Over the past couple of weeks, I've posited two different scenarios in which Tubby might join the realm of the dearly departed head coaches after this year:
1) He decides he's not interested in coaching Auburn without his friends on the offensive staff, whom I can't imagine he has the coaching capital to retain any longer.
2) The Fulmeresque atmosphere surrounding the program after a 5-7 season culminating in a blowout loss to the Tide GOOD GOSH THAT STINGS becomes so toxic it's best for all involved if he moves on.

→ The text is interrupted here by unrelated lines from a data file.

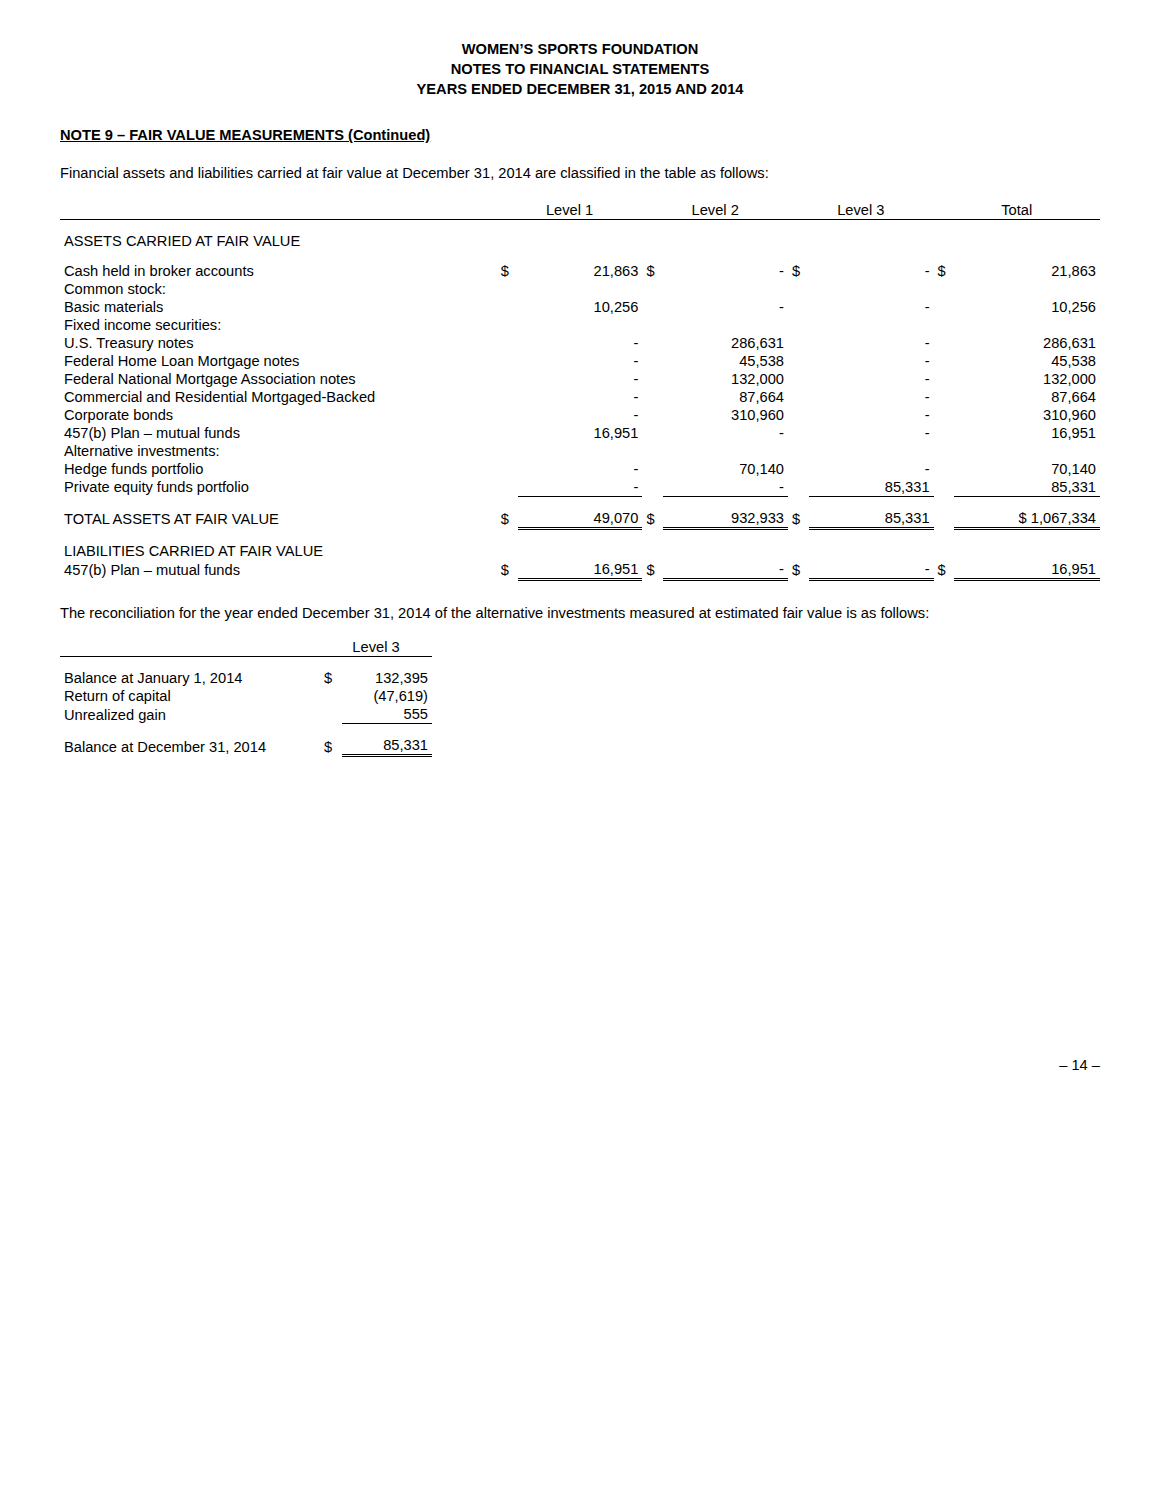WOMEN’S SPORTS FOUNDATION
NOTES TO FINANCIAL STATEMENTS
YEARS ENDED DECEMBER 31, 2015 AND 2014
NOTE 9 – FAIR VALUE MEASUREMENTS (Continued)
Financial assets and liabilities carried at fair value at December 31, 2014 are classified in the table as follows:
| | Level 1 | Level 2 | Level 3 | Total |
| --- | --- | --- | --- | --- |
| ASSETS CARRIED AT FAIR VALUE | |
| Cash held in broker accounts | $ | 21,863 | $ | - | $ | - | $ | 21,863 |
| Common stock: | |
| Basic materials | | 10,256 | | - | | - | | 10,256 |
| Fixed income securities: | |
| U.S. Treasury notes | | - | | 286,631 | | - | | 286,631 |
| Federal Home Loan Mortgage notes | | - | | 45,538 | | - | | 45,538 |
| Federal National Mortgage Association notes | | - | | 132,000 | | - | | 132,000 |
| Commercial and Residential Mortgaged-Backed | | - | | 87,664 | | - | | 87,664 |
| Corporate bonds | | - | | 310,960 | | - | | 310,960 |
| 457(b) Plan – mutual funds | | 16,951 | | - | | - | | 16,951 |
| Alternative investments: | |
| Hedge funds portfolio | | - | | 70,140 | | - | | 70,140 |
| Private equity funds portfolio | | - | | - | | 85,331 | | 85,331 |
| TOTAL ASSETS AT FAIR VALUE | $ | 49,070 | $ | 932,933 | $ | 85,331 | | $ 1,067,334 |
| LIABILITIES CARRIED AT FAIR VALUE | |
| 457(b) Plan – mutual funds | $ | 16,951 | $ | - | $ | - | $ | 16,951 |
The reconciliation for the year ended December 31, 2014 of the alternative investments measured at estimated fair value is as follows:
| | Level 3 |
| --- | --- |
| Balance at January 1, 2014 | $ | 132,395 |
| Return of capital | | (47,619) |
| Unrealized gain | | 555 |
| Balance at December 31, 2014 | $ | 85,331 |
– 14 –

I saw the first of these two as substantially more likely, since between the intimidating buyout and the goodwill Tubby's built up over the past several seasons amongst the majority of the Auburn fanbase, I had a hard time believing the "Tubby Out!" factions would gain that much sway even in the event of 5-7. I still do. (The trustees' nonsupport is a nonissue, in my humble opinion; when the entire university has nearly lost its freaking accreditation because of trustees' athletic meddling, "no comment" or "We just support the team" is absolutely the correct response, whatever they actually think of Tubby.)
But hearing Tubby respond "there's nothing anybody can do about it" when asked about his chances to stay on after 4-5 makes me think that maybe, just maybe, 5-7 is going to be harder on him and harder on Auburn than I've expected it to be. If I had to place a bet on Tubby staying/Tubby leaving, the JCCW's would still be on the former. But having watched the anger and defiance leak away from Tubby's public proclamations about his job status over the course of just two losses makes me think that the odds are shifting, however slightly, in the direction of the latter.